Toulouse, Friday pm. I had a short break in SW France recently. I flew into Toulouse Airport, and spent two nights in the city, which I had not visited before, followed by three nights in the countryside, based at Lisle-sur-Tarn. I had been in the rural area in April/May 1990, and ever since then had wanted to go back to see the lovely countryside, and particularly the wildflower meadows, which I hoped were still there.
The weather forecast was telling me that Friday would be lovely, that Saturday would be awful, and that the remaining three days would be light grey and showery. About Friday it was right. It was gorgeously warm. By the time I had taken the shuttle bus into the centre ville, found my hotel (the excellent two-star Ours Blanc – Victor Hugo, but NB there are also three- and four-star Ours Blancs in the immediate vicinity – as I found out before finding mine!) and had settled in, it was mid-afternoon. Wanting to take full advantage of the only good weather, I planned a walking route, starting at the tourist office in Le Capitole, the fifteenth century keep (Confusingly in French ‘donjon’!) prettified many years later, right by the Hotel de Ville, which was quite animated.

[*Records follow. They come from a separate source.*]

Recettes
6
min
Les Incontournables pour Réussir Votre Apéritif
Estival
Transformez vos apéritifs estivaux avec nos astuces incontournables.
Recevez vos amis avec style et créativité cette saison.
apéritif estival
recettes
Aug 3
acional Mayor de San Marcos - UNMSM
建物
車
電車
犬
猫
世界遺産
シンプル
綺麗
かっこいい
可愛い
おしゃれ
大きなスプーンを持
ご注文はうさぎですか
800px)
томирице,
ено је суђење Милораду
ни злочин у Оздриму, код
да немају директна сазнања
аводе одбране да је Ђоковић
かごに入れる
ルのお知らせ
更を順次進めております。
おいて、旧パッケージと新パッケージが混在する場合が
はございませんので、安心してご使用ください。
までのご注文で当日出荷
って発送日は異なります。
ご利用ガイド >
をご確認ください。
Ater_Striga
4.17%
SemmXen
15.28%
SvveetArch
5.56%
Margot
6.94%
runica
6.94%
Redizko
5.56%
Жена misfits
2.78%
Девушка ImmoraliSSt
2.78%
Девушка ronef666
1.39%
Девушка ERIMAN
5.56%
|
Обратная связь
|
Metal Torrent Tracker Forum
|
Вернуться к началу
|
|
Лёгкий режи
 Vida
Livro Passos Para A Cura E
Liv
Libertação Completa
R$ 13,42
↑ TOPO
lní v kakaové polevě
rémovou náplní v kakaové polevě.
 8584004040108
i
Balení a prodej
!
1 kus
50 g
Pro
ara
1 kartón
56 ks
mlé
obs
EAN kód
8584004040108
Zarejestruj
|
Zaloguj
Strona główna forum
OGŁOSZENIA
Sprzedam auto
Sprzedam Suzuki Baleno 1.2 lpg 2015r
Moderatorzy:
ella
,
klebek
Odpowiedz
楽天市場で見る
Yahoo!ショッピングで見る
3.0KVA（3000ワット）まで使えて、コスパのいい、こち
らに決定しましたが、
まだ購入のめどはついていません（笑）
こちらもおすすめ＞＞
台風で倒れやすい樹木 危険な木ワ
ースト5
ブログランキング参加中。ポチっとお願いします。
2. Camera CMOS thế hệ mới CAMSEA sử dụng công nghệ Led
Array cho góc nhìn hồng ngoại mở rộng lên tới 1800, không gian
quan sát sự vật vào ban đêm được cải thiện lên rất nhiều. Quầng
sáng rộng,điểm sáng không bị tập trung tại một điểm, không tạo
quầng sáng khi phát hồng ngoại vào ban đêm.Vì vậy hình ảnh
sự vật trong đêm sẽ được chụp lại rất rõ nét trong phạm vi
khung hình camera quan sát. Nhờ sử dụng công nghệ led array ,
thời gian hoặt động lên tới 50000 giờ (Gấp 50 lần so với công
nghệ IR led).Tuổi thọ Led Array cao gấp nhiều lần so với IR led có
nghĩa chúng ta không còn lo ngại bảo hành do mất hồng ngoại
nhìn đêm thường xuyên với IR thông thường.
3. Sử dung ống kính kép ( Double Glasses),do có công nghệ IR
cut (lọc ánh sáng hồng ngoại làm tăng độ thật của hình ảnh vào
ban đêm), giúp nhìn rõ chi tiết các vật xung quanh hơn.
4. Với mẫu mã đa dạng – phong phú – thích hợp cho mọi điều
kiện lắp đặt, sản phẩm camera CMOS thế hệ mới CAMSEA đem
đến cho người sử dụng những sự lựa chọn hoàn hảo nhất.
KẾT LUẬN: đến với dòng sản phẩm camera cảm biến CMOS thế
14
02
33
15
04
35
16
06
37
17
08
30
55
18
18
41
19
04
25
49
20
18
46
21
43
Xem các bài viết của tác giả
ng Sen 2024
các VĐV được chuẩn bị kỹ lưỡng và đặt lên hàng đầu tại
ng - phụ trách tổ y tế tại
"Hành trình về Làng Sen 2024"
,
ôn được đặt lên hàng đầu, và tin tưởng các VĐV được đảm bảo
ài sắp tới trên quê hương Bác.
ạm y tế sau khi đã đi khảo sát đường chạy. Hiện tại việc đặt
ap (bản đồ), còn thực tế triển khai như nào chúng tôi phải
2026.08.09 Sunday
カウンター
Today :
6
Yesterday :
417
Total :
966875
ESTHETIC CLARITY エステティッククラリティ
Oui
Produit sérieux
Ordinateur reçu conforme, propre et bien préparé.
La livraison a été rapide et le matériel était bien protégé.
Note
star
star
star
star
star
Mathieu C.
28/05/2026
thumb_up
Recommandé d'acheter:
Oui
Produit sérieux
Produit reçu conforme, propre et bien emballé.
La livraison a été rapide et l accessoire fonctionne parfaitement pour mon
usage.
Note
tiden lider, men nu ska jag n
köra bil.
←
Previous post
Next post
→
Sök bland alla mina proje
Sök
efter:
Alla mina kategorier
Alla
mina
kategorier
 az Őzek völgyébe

I walked on to the Garonne, which, like all the rivers I was to see in the following days (the Tarn and the Aveyron were the others) is very wide, an effect exaggerated by my panoramic photo of it. I was beginning to suspect that Toulouse had an awful lot of students, though I was puzzled to see them here on a Friday afternoon. From my experience when I had lived in Poitiers, and had taught at its university, I would have expected all the students to vanish back home after lunch that day. But I was to learn the following evening from my neighbour at a concert, a retired geography professor at Toulouse University, (who had ‘loved’ her job) that its status was such that students came from far and wide to study at the huge university, unlike most in France which attract just fairly local young people.
I arrived too late to visit the church of St-Sernin, but found its exterior very pleasing.
All the road names were in French and Occitan, though I read later that using this old language for place names was somewhat fanciful, since no-one now speaks it.
Would I resist this chocolate shop right next door to my hotel? I was intrigued by this drawing of a bear in the lobby of the hotel. Had they had some famous illustrator to stay in 2013? I took dinner at ‘Le Murano’, a short way away on the Boulevard de Strasbourg.